Summer is here, and in central Texas that means extremely high temperatures with little reprieve from the hot sun. While we may be able to jump into a pool or retreat into the AC to get out of the blistering heat, when it comes to your lawn there is no break for your grass – especially if it’s in direct sunlight. In this post we share a few tips for keeping your grass as green as possible during the hottest and driest time of the year.
Water in the Morning (and Don’t Overdo It)
Your lawn needs water to survive in any temperate, of course. This is especially true during the hot summer months. When watering on warm days, it’s important to water early in the morning (like 5 or 6 am) in order to allow time for the grass to soak up the water before the sun comes out and evaporates it quickly. Most sources suggest your lawn needs about an inch of water per week, inclusive of rainfall, and advocate for the “deeply and infrequently” method. Watering deeply and infrequently is especially beneficial for longer grass, as it helps promote root growth. When you water deeply, water reaches down into the entire root zone leading to more effective absorption. There is no need to water grass daily. Overwatering can actually be a negative and damage your lawn. After you water you should not water again until the grass is dry, visibly, and start your watering regime focusing on any spots that appear more dry than the rest of the lawn.
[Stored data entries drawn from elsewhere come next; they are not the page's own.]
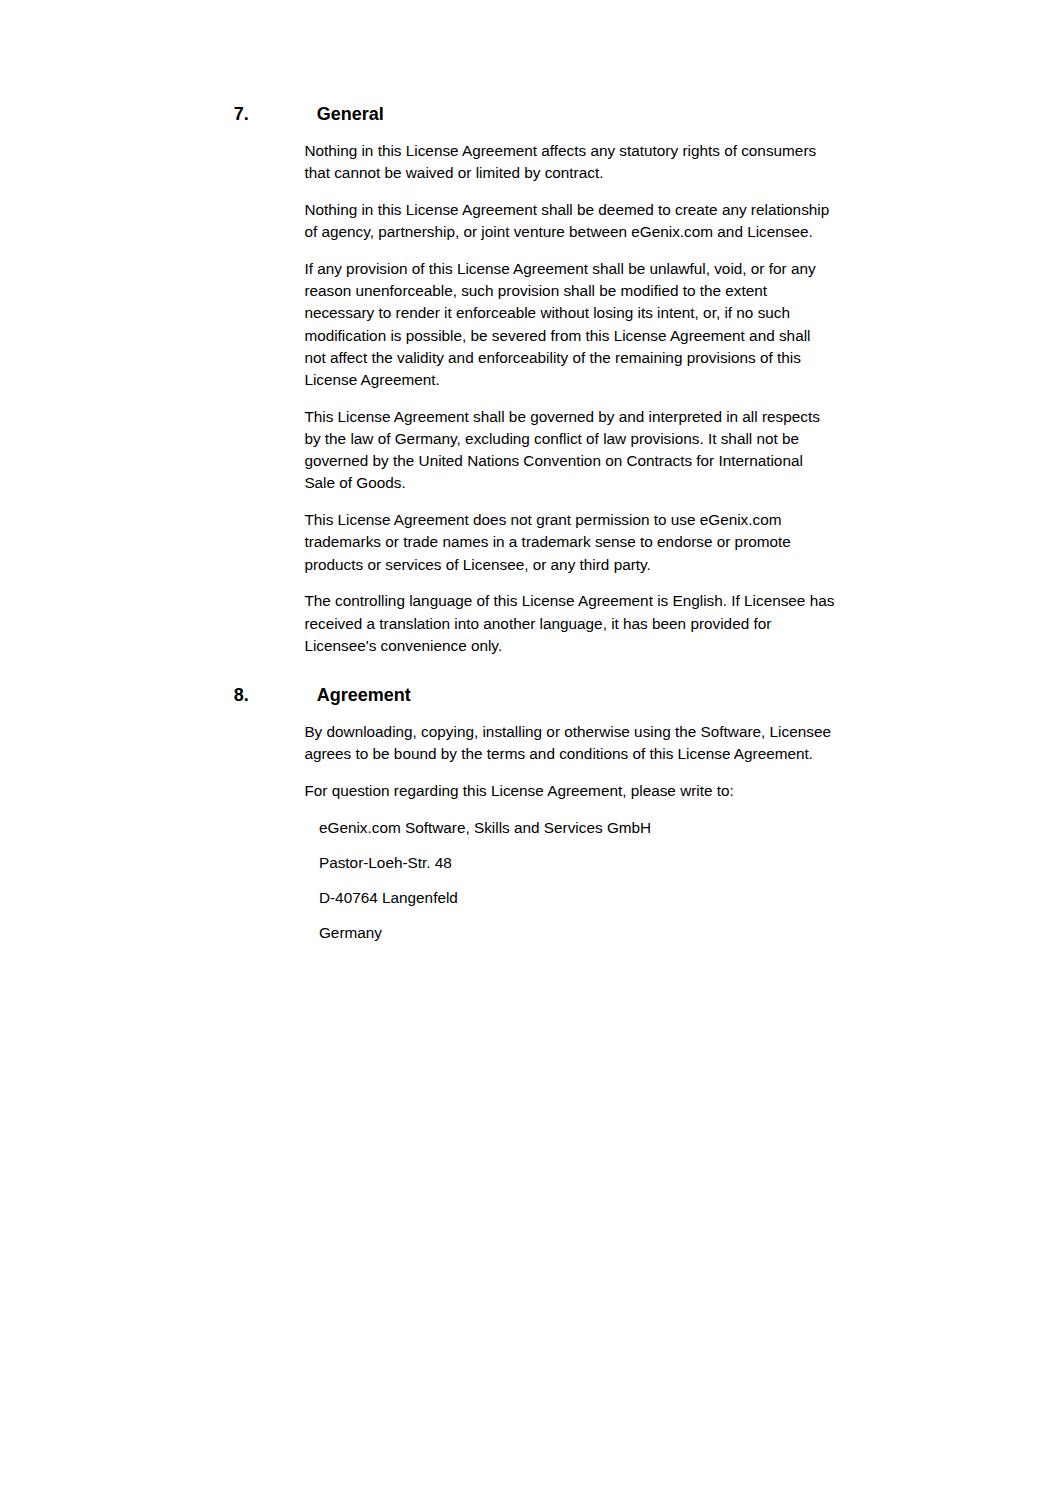7.
General
Nothing in this License Agreement affects any statutory rights of consumers that cannot be waived or limited by contract.
Nothing in this License Agreement shall be deemed to create any relationship of agency, partnership, or joint venture between eGenix.com and Licensee.
If any provision of this License Agreement shall be unlawful, void, or for any reason unenforceable, such provision shall be modified to the extent necessary to render it enforceable without losing its intent, or, if no such modification is possible, be severed from this License Agreement and shall not affect the validity and enforceability of the remaining provisions of this License Agreement.
This License Agreement shall be governed by and interpreted in all respects by the law of Germany, excluding conflict of law provisions. It shall not be governed by the United Nations Convention on Contracts for International Sale of Goods.
This License Agreement does not grant permission to use eGenix.com trademarks or trade names in a trademark sense to endorse or promote products or services of Licensee, or any third party.
The controlling language of this License Agreement is English. If Licensee has received a translation into another language, it has been provided for Licensee's convenience only.
8.
Agreement
By downloading, copying, installing or otherwise using the Software, Licensee agrees to be bound by the terms and conditions of this License Agreement.
For question regarding this License Agreement, please write to:
eGenix.com Software, Skills and Services GmbH
Pastor-Loeh-Str. 48
D-40764 Langenfeld
Germany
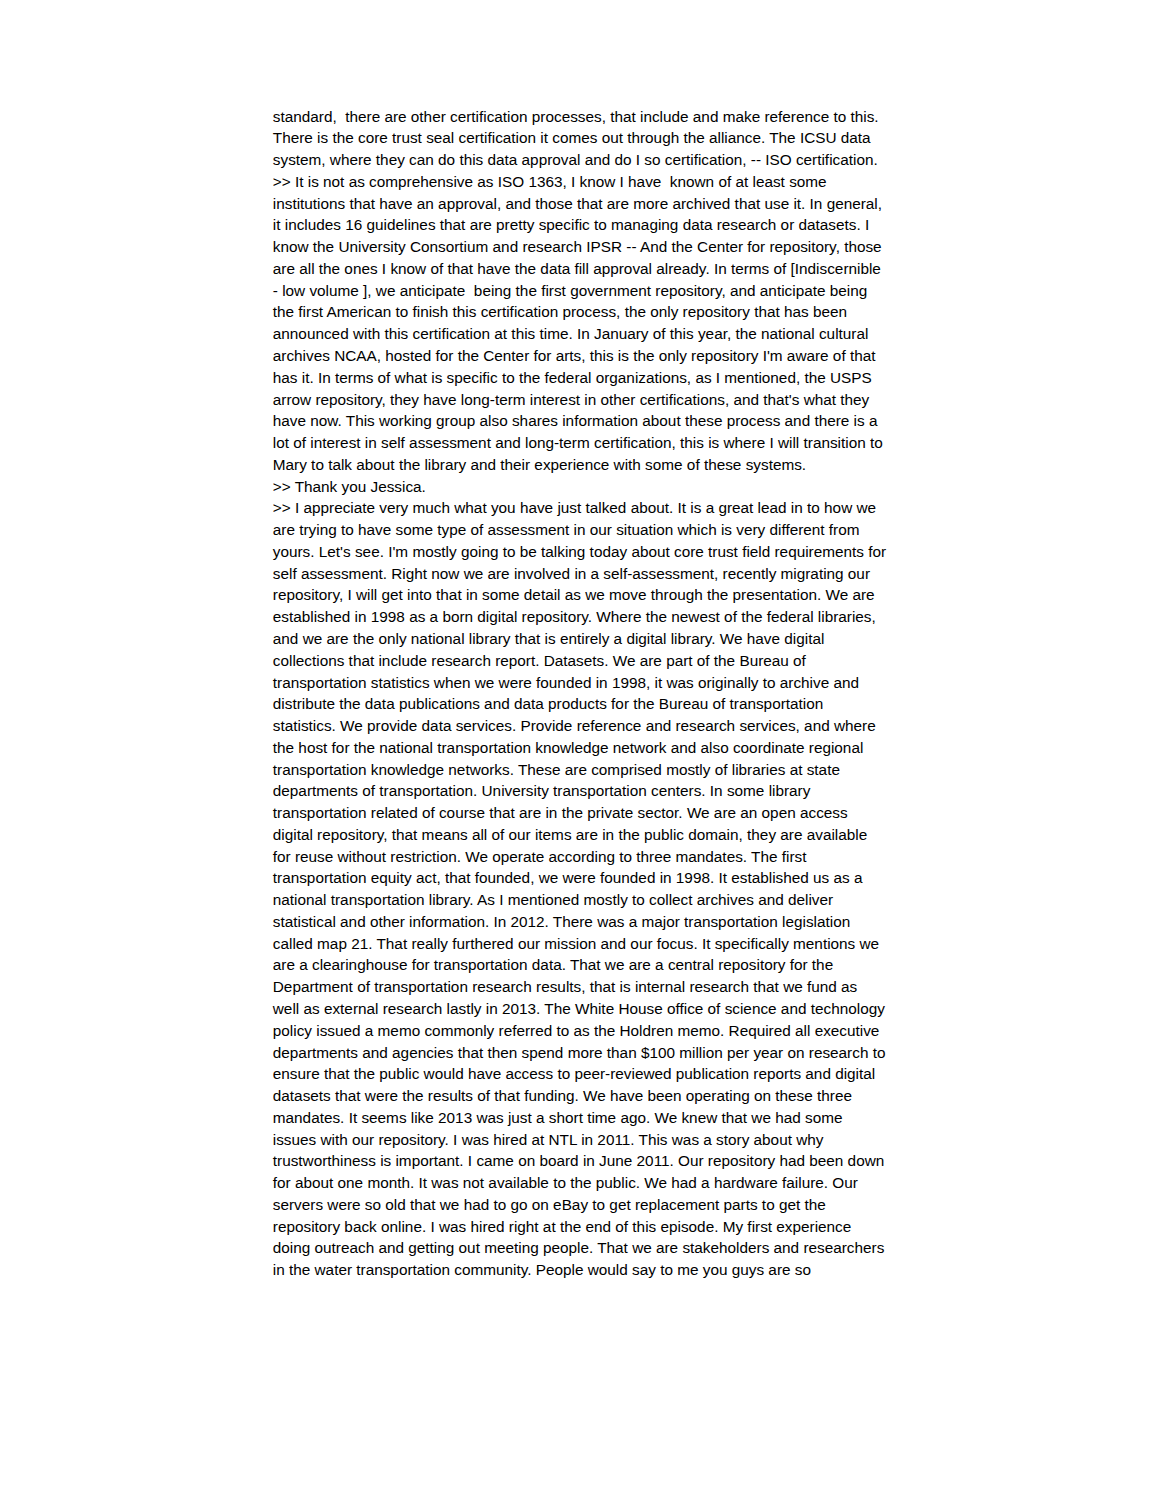standard, there are other certification processes, that include and make reference to this. There is the core trust seal certification it comes out through the alliance. The ICSU data system, where they can do this data approval and do I so certification, -- ISO certification.
>> It is not as comprehensive as ISO 1363, I know I have known of at least some institutions that have an approval, and those that are more archived that use it. In general, it includes 16 guidelines that are pretty specific to managing data research or datasets. I know the University Consortium and research IPSR -- And the Center for repository, those are all the ones I know of that have the data fill approval already. In terms of [Indiscernible - low volume ], we anticipate being the first government repository, and anticipate being the first American to finish this certification process, the only repository that has been announced with this certification at this time. In January of this year, the national cultural archives NCAA, hosted for the Center for arts, this is the only repository I'm aware of that has it. In terms of what is specific to the federal organizations, as I mentioned, the USPS arrow repository, they have long-term interest in other certifications, and that's what they have now. This working group also shares information about these process and there is a lot of interest in self assessment and long-term certification, this is where I will transition to Mary to talk about the library and their experience with some of these systems.
>> Thank you Jessica.
>> I appreciate very much what you have just talked about. It is a great lead in to how we are trying to have some type of assessment in our situation which is very different from yours. Let's see. I'm mostly going to be talking today about core trust field requirements for self assessment. Right now we are involved in a self-assessment, recently migrating our repository, I will get into that in some detail as we move through the presentation. We are established in 1998 as a born digital repository. Where the newest of the federal libraries, and we are the only national library that is entirely a digital library. We have digital collections that include research report. Datasets. We are part of the Bureau of transportation statistics when we were founded in 1998, it was originally to archive and distribute the data publications and data products for the Bureau of transportation statistics. We provide data services. Provide reference and research services, and where the host for the national transportation knowledge network and also coordinate regional transportation knowledge networks. These are comprised mostly of libraries at state departments of transportation. University transportation centers. In some library transportation related of course that are in the private sector. We are an open access digital repository, that means all of our items are in the public domain, they are available for reuse without restriction. We operate according to three mandates. The first transportation equity act, that founded, we were founded in 1998. It established us as a national transportation library. As I mentioned mostly to collect archives and deliver statistical and other information. In 2012. There was a major transportation legislation called map 21. That really furthered our mission and our focus. It specifically mentions we are a clearinghouse for transportation data. That we are a central repository for the Department of transportation research results, that is internal research that we fund as well as external research lastly in 2013. The White House office of science and technology policy issued a memo commonly referred to as the Holdren memo. Required all executive departments and agencies that then spend more than $100 million per year on research to ensure that the public would have access to peer-reviewed publication reports and digital datasets that were the results of that funding. We have been operating on these three mandates. It seems like 2013 was just a short time ago. We knew that we had some issues with our repository. I was hired at NTL in 2011. This was a story about why trustworthiness is important. I came on board in June 2011. Our repository had been down for about one month. It was not available to the public. We had a hardware failure. Our servers were so old that we had to go on eBay to get replacement parts to get the repository back online. I was hired right at the end of this episode. My first experience doing outreach and getting out meeting people. That we are stakeholders and researchers in the water transportation community. People would say to me you guys are so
Keeping your grass a bit longer in hot seasons is helpful because it allows the roots to extend deeper. When your lawn has deeper roots, weeds can’t grow as easily and are thus less likely to compete for water. Longer grass also allows for better water absorption, and allows the grass to go deeper to get water on hot days. Longer grass can also provide a bit of shade for the blades below. While suggested length varies, 3-4 inches seems like a good rule of thumb for keeping grass at its healthiest during the summer. To maintain your lawn at this height, ensure to set your mower high, even on the highest setting, and don’t remove more than ⅓ of the grass height at once. It’s also essential to ensure your blade is sharp.
And Don’t Mow During Drought
To keep your grass healthy, it’s important you do not mow your lawn during drought. The grass is stressed at this time, meaning the blades will be less able to recover and may become damaged from mowing. Instead, it’s best to mow the grass after a rainfall or you water.
Mulch with Grass Clippings
Hold the rake and bag! After mowing, avoid collecting the grass clippings and discarding them. Instead, use a mulching mower to leave and distribute clippings on the lawn. Sprinkling cut grass will help to keep moisture in, shade the lawn and keep it better hydrated. Clippings can also serve as a kind of slow-release fertilizer as they decompose, adding nutrients and benefit to the grass.